Column: Our Life and Times by Kevin A. Barry and Mary Holmes

Russian tribunal

If readers want a sense of how secret military tribunals operate, they need look no further than the recent headlines from Russia. In December, Russian Navy Captain Grigory Pasko received a sentence of five years at hard labor for espionage. Not only was the five-month military trial held in secret, but most of the laws under which Pasko was tried are also secret! Despite this judicial farce, which included the absence of any credible evidence, Pasko was convicted of giving secret military data on the Russian Navy's dumping of nuclear waste at sea to the Japanese media. In fact, he used public sources.

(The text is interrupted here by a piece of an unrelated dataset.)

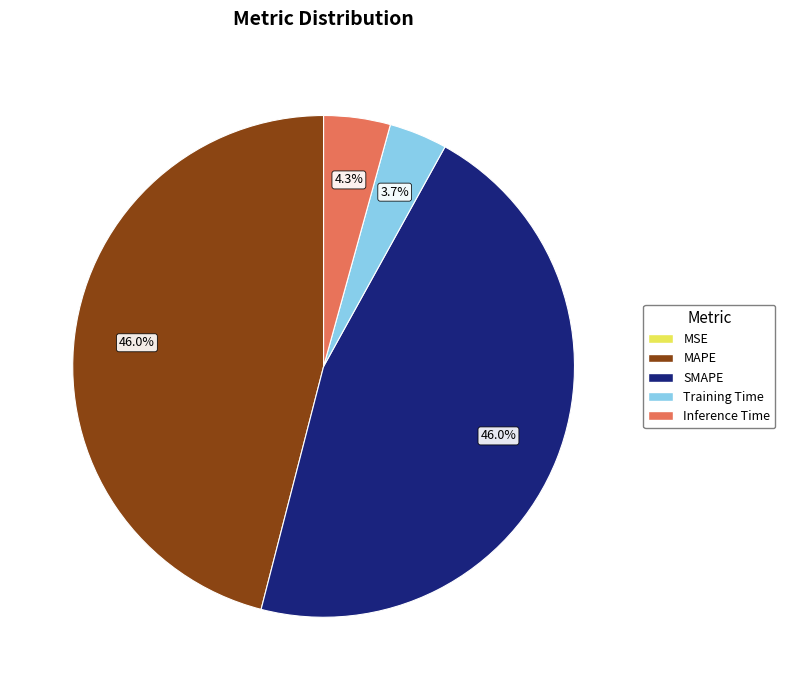

Does Inference Time represent more than half of the total?

No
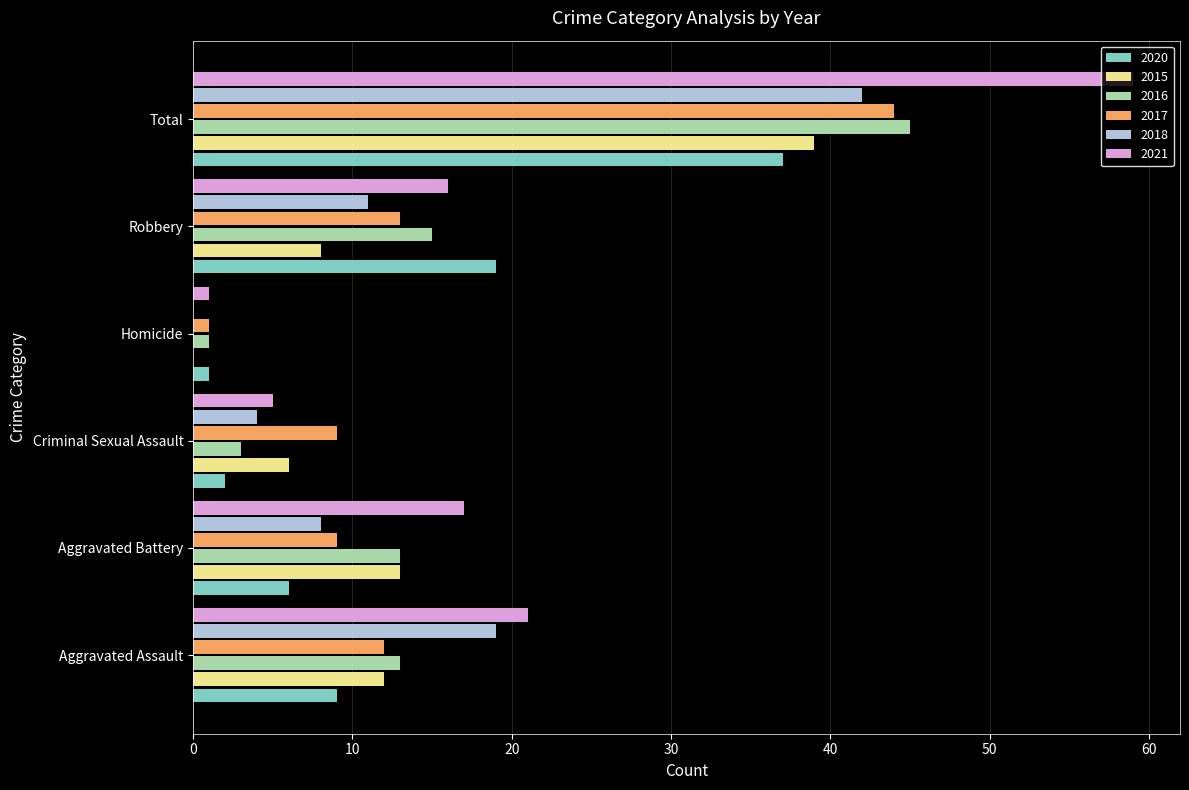

What is the maximum value for 2020?

37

Pasko, a former Navy journalist, has remained defiant during nearly five years of investigation and prosecution by the military-police apparatus, who evidently want to silence him and any others who would expose the appallingly dangerous nuclear waste situation in the oceans near Russia. Offered an amnesty in 1999 that would still have denied him his pension, Pasko refused to accept it, insisting on a complete acquittal.

In January, ecology and human rights activists rallied in over a dozen cities to demand Pasko's release. One group took its protests to the headquarters of the FSB, the renamed KGB. Four of these brave souls were arrested. In Vladivostok, where the secret trial had been held, protesters unfurled a large yellow banner that read, "Try Corrupt Admirals, Not Journalists."